What this all means is that if we have some matrix $A$ that is a tensor product of $\rho_j$ terms, then we can find an efficient circuit to block encode it. However, for an arbitrary matrix $A$ it is unlikely to be split into a single term like this. So instead, we split $A$ into a linear combination of terms where each is individually formed by tensor products of the $\rho_j$ terms. Mathematically, $$A = \sum_{l=1}^{n_l}\alpha_l A_l, \quad A_l = \bigotimes_k\rho_{r_k}$$ where $\alpha_l$ is a coefficient, and $r_k\in\{0,1,2,3,4\}$ is a set that generalizes the indices.
This is useful because now each $A_l$ can be block encoded – following the methods outlined above – and implemented into the VQLS routine to find a solution!
While this is a powerful tool for those very specific kinds of matrices, what if our matrix $A$ takes a similar but different form? Can we adapt this technique to once again create efficient circuits? The answer is yes! And that is the subject of the next blog post.
Questions or comments? ReubenDemi [at] gmail [dot] com
References
[1] Harrow, Aram W., Avinatan Hassidim, and Seth Lloyd. “Quantum algorithm for linear systems of equations.” Physical review letters 103.15 (2009): 150502.
[2] Childs, Andrew M., Robin Kothari, and Rolando D. Somma. “Quantum algorithm for systems of linear equations with exponentially improved dependence on precision.” SIAM Journal on Computing 46.6 (2017): 1920-1950.
[3] Bravo-Prieto, Carlos, et al. “Variational quantum linear solver.” Quantum 7 (2023): 1188.
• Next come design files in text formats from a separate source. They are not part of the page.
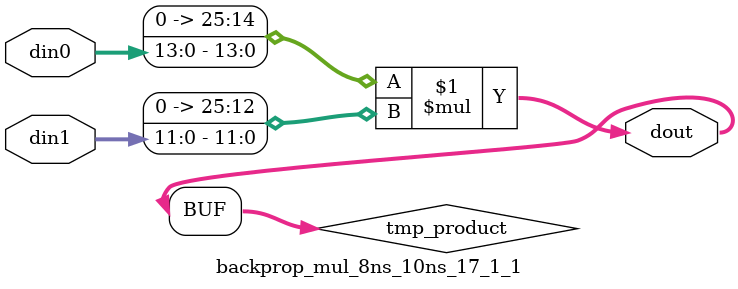
<source format=v>
 module backprop_mul_8ns_10ns_17_1_1(din0, din1, dout); 
parameter ID = 1;
parameter NUM_STAGE = 0;
parameter din0_WIDTH = 14;
parameter din1_WIDTH = 12;
parameter dout_WIDTH = 26;
input [din0_WIDTH - 1 : 0] din0; 
input [din1_WIDTH - 1 : 0] din1; 
output [dout_WIDTH - 1 : 0] dout;
wire signed [dout_WIDTH - 1 : 0] tmp_product;
assign tmp_product = $signed({1'b0, din0}) * $signed({1'b0, din1});
assign dout = tmp_product;
endmodule
</source>
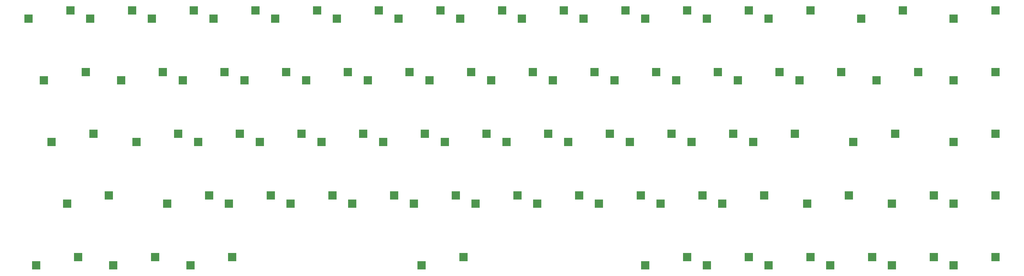
<source format=gbp>
G04 #@! TF.GenerationSoftware,KiCad,Pcbnew,5.1.10-88a1d61d58~90~ubuntu20.04.1*
G04 #@! TF.CreationDate,2021-10-08T00:04:58+03:00*
G04 #@! TF.ProjectId,discipline-pcb,64697363-6970-46c6-996e-652d7063622e,rev?*
G04 #@! TF.SameCoordinates,Original*
G04 #@! TF.FileFunction,Paste,Bot*
G04 #@! TF.FilePolarity,Positive*
%FSLAX46Y46*%
G04 Gerber Fmt 4.6, Leading zero omitted, Abs format (unit mm)*
G04 Created by KiCad (PCBNEW 5.1.10-88a1d61d58~90~ubuntu20.04.1) date 2021-10-08 00:04:58*
%MOMM*%
%LPD*%
G01*
G04 APERTURE LIST*
%ADD10R,2.550000X2.500000*%
G04 APERTURE END LIST*
D10*
X62261750Y-118903750D03*
X75188750Y-116363750D03*
X77570050Y-135403620D03*
X64643050Y-137943620D03*
X69405450Y-157003750D03*
X82332450Y-154463750D03*
X120432450Y-173503620D03*
X107505450Y-176043620D03*
X96620050Y-173513750D03*
X83693050Y-176053750D03*
X72807450Y-173503620D03*
X59880450Y-176043620D03*
X356176250Y-97313750D03*
X343249250Y-99853750D03*
X356176250Y-116363750D03*
X343249250Y-118903750D03*
X356176250Y-135413750D03*
X343249250Y-137953750D03*
X356176250Y-154463750D03*
X343249250Y-157003750D03*
X356176250Y-173513750D03*
X343249250Y-176053750D03*
X337126250Y-154463750D03*
X324199250Y-157003750D03*
X308551250Y-116363750D03*
X295624250Y-118903750D03*
X299026250Y-97313750D03*
X286099250Y-99853750D03*
X284739250Y-154463750D03*
X271812250Y-157003750D03*
X294263250Y-135413750D03*
X281336250Y-137953750D03*
X289501250Y-116363750D03*
X276574250Y-118903750D03*
X279976250Y-97313750D03*
X267049250Y-99853750D03*
X265689250Y-154463750D03*
X252762250Y-157003750D03*
X275213250Y-135413750D03*
X262286250Y-137953750D03*
X270451250Y-116363750D03*
X257524250Y-118903750D03*
X260926250Y-97313750D03*
X247999250Y-99853750D03*
X246639250Y-154463750D03*
X233712250Y-157003750D03*
X299066528Y-173503620D03*
X286139528Y-176043620D03*
X337126250Y-173513750D03*
X324199250Y-176053750D03*
X318076250Y-173513750D03*
X305149250Y-176053750D03*
X191870250Y-173513750D03*
X178943250Y-176053750D03*
X227589250Y-154463750D03*
X214662250Y-157003750D03*
X208539250Y-154463750D03*
X195612250Y-157003750D03*
X189489250Y-154463750D03*
X176562250Y-157003750D03*
X170439250Y-154463750D03*
X157512250Y-157003750D03*
X151388750Y-154463750D03*
X138461750Y-157003750D03*
X132338750Y-154463750D03*
X119411750Y-157003750D03*
X113288750Y-154463750D03*
X100361750Y-157003750D03*
X256163250Y-135413750D03*
X243236250Y-137953750D03*
X237113250Y-135413750D03*
X224186250Y-137953750D03*
X218063250Y-135413750D03*
X205136250Y-137953750D03*
X199013250Y-135413750D03*
X186086250Y-137953750D03*
X179963250Y-135413750D03*
X167036250Y-137953750D03*
X160913250Y-135413750D03*
X147986250Y-137953750D03*
X141863750Y-135413750D03*
X128936750Y-137953750D03*
X122813750Y-135413750D03*
X109886750Y-137953750D03*
X103763750Y-135413750D03*
X90836750Y-137953750D03*
X251401250Y-116363750D03*
X238474250Y-118903750D03*
X232351250Y-116363750D03*
X219424250Y-118903750D03*
X213301250Y-116363750D03*
X200374250Y-118903750D03*
X194251250Y-116363750D03*
X181324250Y-118903750D03*
X175201250Y-116363750D03*
X162274250Y-118903750D03*
X156151250Y-116363750D03*
X143224250Y-118903750D03*
X118051250Y-116363750D03*
X105124250Y-118903750D03*
X99001250Y-116363750D03*
X86074250Y-118903750D03*
X241876250Y-97313750D03*
X228949250Y-99853750D03*
X222826250Y-97313750D03*
X209899250Y-99853750D03*
X203776250Y-97313750D03*
X190849250Y-99853750D03*
X184726250Y-97313750D03*
X171799250Y-99853750D03*
X165676250Y-97313750D03*
X152749250Y-99853750D03*
X146626250Y-97313750D03*
X133699250Y-99853750D03*
X127576250Y-97313750D03*
X114649250Y-99853750D03*
X108526250Y-97313750D03*
X95599250Y-99853750D03*
X89476250Y-97313750D03*
X76549250Y-99853750D03*
X70426250Y-97313750D03*
X57499250Y-99853750D03*
X137101250Y-116363750D03*
X124174250Y-118903750D03*
X260955884Y-173503620D03*
X248028884Y-176043620D03*
X280011206Y-173513750D03*
X267084206Y-176053750D03*
X310932250Y-154463750D03*
X298005250Y-157003750D03*
X314674250Y-99853750D03*
X327601250Y-97313750D03*
X319436250Y-118903750D03*
X332363250Y-116363750D03*
X312293250Y-137953750D03*
X325220250Y-135413750D03*
M02*

</source>
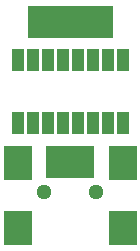
<source format=gbr>
G04 #@! TF.FileFunction,Soldermask,Top*
%FSLAX46Y46*%
G04 Gerber Fmt 4.6, Leading zero omitted, Abs format (unit mm)*
G04 Created by KiCad (PCBNEW 4.0.2-stable) date Thu 21 Apr 2016 02:04:47 AM EEST*
%MOMM*%
G01*
G04 APERTURE LIST*
%ADD10C,0.100000*%
%ADD11R,1.150000X2.800000*%
%ADD12R,0.900380X2.701240*%
%ADD13R,2.398980X2.899360*%
%ADD14C,1.299160*%
%ADD15R,1.000000X1.900000*%
G04 APERTURE END LIST*
D10*
D11*
X154130000Y-100284000D03*
X153130000Y-100284000D03*
X152130000Y-100284000D03*
X151130000Y-100284000D03*
X150130000Y-100284000D03*
X149130000Y-100284000D03*
X148130000Y-100284000D03*
D12*
X149529800Y-112120680D03*
X150329900Y-112120680D03*
X151130000Y-112120680D03*
X151930100Y-112120680D03*
X152730200Y-112120680D03*
D13*
X146679920Y-112219740D03*
X146679920Y-117718840D03*
X155580080Y-112219740D03*
X155580080Y-117718840D03*
D14*
X148930360Y-114719100D03*
X153329640Y-114719100D03*
D15*
X155575000Y-103472000D03*
X154305000Y-103472000D03*
X153035000Y-103472000D03*
X151765000Y-103472000D03*
X150495000Y-103472000D03*
X149225000Y-103472000D03*
X147955000Y-103472000D03*
X146685000Y-103472000D03*
X146685000Y-108872000D03*
X147955000Y-108872000D03*
X149225000Y-108872000D03*
X150495000Y-108872000D03*
X151765000Y-108872000D03*
X153035000Y-108872000D03*
X154305000Y-108872000D03*
X155575000Y-108872000D03*
M02*

</source>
[4] Aaronson, Scott. “Read the fine print.” Nature Physics 11.4 (2015): 291-293.
[5] Demirdjian, Reuben, Thomas Hogancamp, and Daniel Gunlycke. “An Efficient Decomposition of the Carleman Linearized Burgers’ Equation.” arXiv preprint arXiv:2505.00285 (2025).
[6] Liu, Jin-Peng, et al. “Efficient quantum algorithm for dissipative nonlinear differential equations.” Proceedings of the National Academy of Sciences 118.35 (2021): e2026805118.
[7] A. Gnanasekaran and A. Surana, “Efficient Variational Quantum Linear Solver for Structured Sparse Matrices,” 2024 IEEE International Conference on Quantum Computing and Engineering (QCE), Montreal, QC, Canada, 2024, pp. 199-210, doi: 10.1109/QCE60285.2024.00033.